*WHAT YOU WILL DO*.
A stretch of the entries below is to be set down exactly, running from the line with "このページに関するお問い合わせ先" through the line with "Fax：075-961-1116", both included, and no other line.
RECORD EXTRACTS Block Start
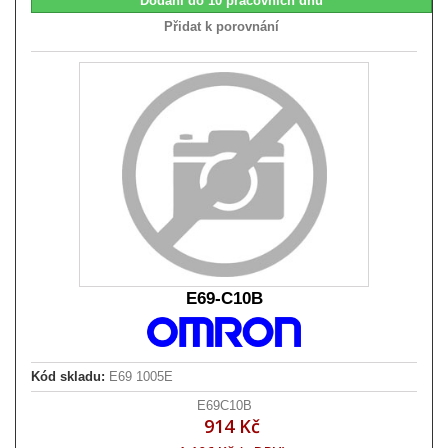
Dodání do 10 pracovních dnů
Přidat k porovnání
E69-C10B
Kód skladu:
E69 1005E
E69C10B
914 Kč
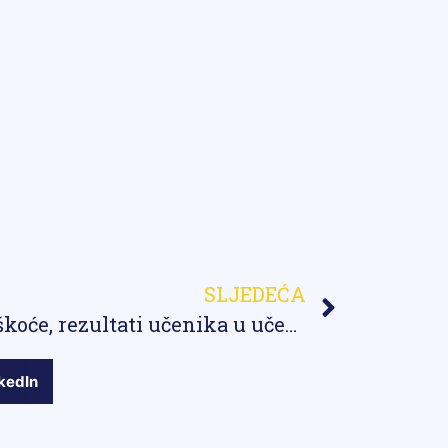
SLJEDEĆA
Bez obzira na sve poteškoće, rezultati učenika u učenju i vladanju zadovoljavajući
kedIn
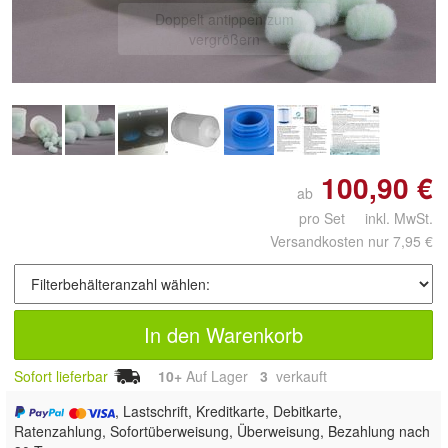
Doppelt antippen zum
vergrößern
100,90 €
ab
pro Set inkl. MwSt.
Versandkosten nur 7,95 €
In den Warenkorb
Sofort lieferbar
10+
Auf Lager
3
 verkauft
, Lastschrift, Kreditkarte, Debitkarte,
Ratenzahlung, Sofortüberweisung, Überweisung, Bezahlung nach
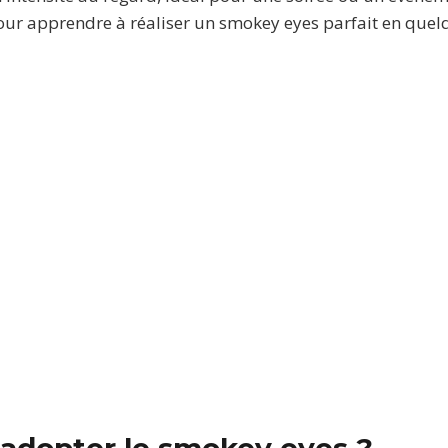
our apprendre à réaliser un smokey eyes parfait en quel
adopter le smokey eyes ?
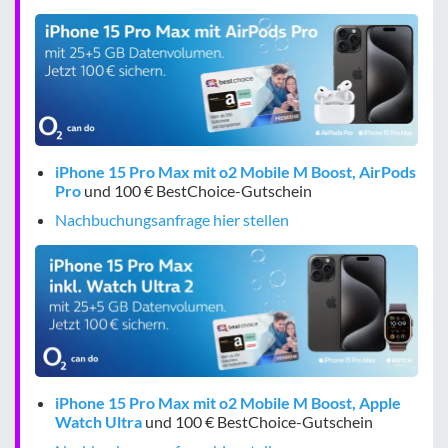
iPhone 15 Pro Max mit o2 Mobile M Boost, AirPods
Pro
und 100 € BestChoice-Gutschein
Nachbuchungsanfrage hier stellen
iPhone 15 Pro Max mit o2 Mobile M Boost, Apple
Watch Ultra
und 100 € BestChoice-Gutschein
RECORD EXTRACTS Block End
RECORD EXTRACTS Block Start
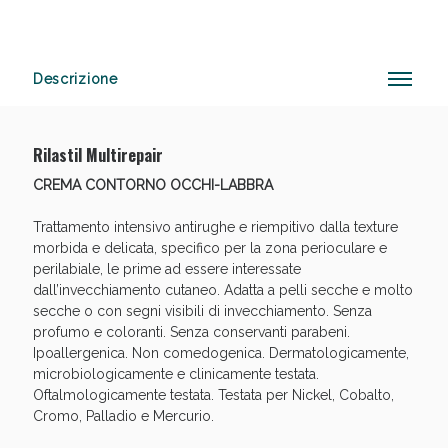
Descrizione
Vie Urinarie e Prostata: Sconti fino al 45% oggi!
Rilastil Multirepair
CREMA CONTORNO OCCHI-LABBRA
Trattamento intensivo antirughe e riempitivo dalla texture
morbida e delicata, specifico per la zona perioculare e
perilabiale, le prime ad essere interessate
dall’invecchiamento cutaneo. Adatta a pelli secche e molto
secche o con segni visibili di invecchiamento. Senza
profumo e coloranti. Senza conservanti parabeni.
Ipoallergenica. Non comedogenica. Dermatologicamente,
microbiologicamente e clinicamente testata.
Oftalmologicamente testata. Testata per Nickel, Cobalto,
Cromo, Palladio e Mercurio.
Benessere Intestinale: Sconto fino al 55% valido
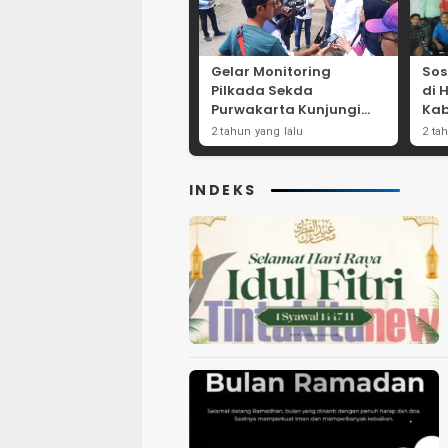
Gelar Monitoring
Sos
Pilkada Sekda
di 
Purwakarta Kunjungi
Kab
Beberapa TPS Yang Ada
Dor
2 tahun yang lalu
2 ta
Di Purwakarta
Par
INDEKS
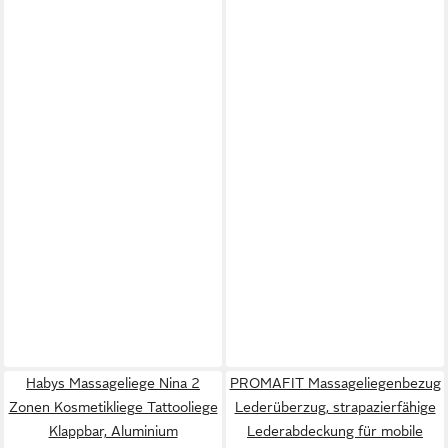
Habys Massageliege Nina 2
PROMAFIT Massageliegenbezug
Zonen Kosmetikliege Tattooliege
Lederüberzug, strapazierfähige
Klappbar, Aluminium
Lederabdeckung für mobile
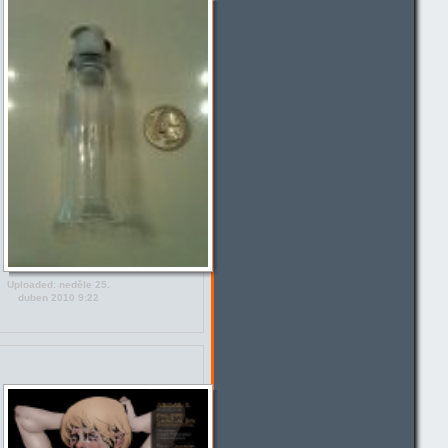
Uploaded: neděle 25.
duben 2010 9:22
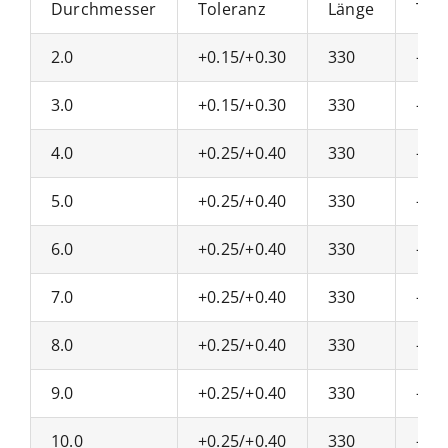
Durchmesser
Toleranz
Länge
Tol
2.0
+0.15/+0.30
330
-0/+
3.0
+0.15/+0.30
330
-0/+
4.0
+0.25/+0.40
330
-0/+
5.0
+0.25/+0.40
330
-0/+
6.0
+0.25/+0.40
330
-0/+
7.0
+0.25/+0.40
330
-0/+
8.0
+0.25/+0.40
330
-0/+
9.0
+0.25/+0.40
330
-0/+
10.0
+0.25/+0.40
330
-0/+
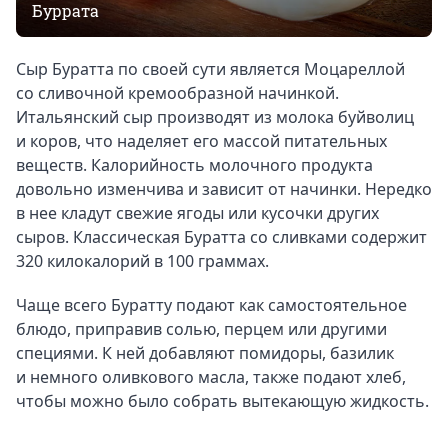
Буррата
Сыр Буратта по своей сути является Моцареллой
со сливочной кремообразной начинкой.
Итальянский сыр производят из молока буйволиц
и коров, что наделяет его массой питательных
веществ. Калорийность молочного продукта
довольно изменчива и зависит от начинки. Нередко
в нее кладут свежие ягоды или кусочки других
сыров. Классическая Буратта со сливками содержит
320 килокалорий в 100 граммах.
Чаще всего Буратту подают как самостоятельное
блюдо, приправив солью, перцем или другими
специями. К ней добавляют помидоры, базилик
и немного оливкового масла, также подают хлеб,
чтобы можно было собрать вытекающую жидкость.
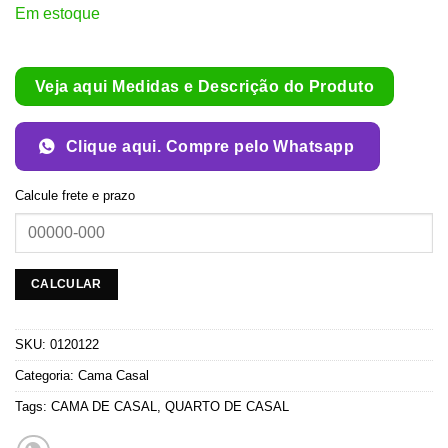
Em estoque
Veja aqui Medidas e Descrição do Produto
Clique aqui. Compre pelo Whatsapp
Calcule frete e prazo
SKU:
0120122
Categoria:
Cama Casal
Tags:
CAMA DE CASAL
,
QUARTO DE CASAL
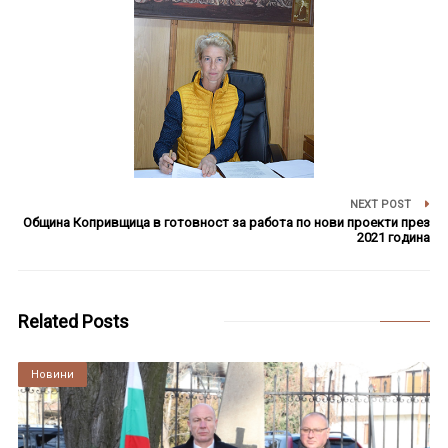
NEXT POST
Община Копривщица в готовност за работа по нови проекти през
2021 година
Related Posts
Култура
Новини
RECORD EXTRACTS Block End
RECORD EXTRACTS Block Start
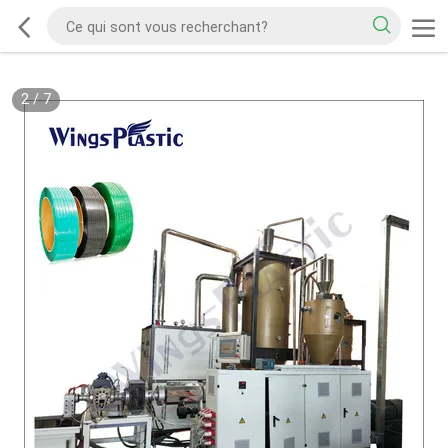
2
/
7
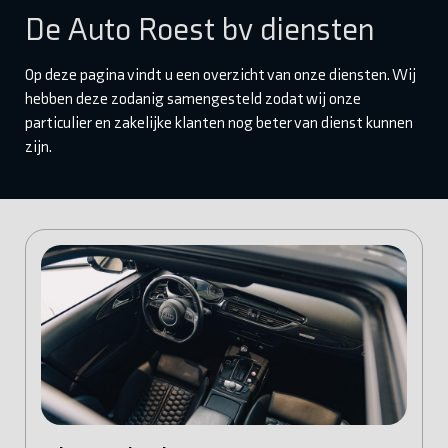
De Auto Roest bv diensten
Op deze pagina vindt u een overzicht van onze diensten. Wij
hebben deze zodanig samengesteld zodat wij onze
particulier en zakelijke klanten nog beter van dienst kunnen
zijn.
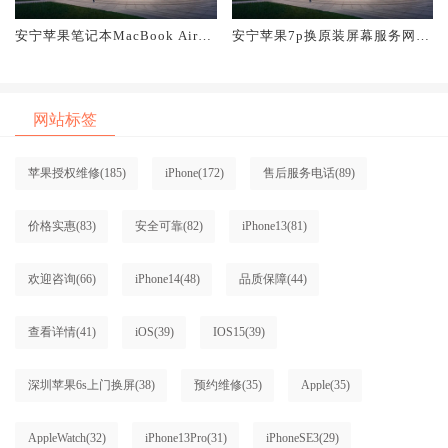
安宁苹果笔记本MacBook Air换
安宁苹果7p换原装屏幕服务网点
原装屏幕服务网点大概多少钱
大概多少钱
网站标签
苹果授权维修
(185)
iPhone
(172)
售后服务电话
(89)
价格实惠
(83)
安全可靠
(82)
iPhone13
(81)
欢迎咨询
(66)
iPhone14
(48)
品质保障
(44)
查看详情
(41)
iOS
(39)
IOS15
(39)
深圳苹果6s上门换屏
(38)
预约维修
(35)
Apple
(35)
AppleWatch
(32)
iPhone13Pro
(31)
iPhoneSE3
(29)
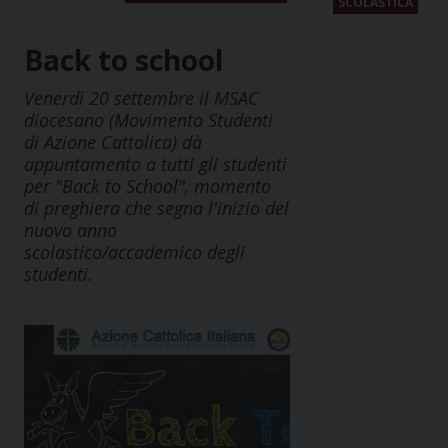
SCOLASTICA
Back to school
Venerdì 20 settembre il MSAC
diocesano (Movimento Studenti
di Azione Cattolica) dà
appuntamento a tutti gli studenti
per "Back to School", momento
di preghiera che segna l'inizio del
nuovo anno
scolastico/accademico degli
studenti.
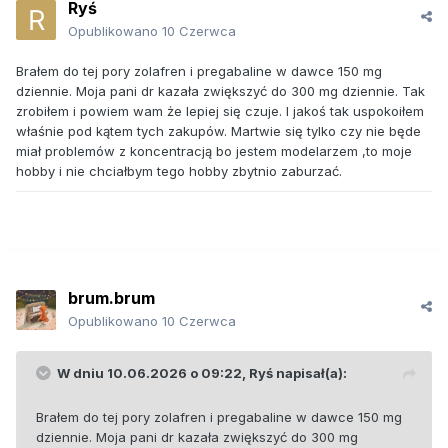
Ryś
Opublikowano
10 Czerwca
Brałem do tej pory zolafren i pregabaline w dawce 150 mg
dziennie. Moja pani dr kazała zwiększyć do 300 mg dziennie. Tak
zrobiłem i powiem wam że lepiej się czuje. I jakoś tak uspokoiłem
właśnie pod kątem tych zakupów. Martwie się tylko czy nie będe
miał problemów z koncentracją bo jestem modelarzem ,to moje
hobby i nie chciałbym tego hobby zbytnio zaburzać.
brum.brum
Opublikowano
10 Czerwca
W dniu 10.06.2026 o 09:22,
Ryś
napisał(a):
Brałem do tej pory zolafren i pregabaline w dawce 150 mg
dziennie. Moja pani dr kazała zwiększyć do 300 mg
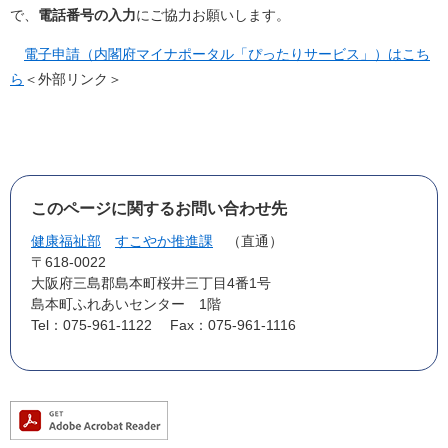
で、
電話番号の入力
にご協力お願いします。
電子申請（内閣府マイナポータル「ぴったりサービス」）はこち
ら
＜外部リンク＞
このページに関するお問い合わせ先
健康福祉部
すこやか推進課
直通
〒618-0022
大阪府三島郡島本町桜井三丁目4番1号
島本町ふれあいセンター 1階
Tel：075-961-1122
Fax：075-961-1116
RECORD EXTRACTS Block End
*ANSWER BOX*.
このページに関するお問い合わせ先
健康福祉部
すこやか推進課
直通
〒618-0022
大阪府三島郡島本町桜井三丁目4番1号
島本町ふれあいセンター 1階
Tel：075-961-1122
Fax：075-961-1116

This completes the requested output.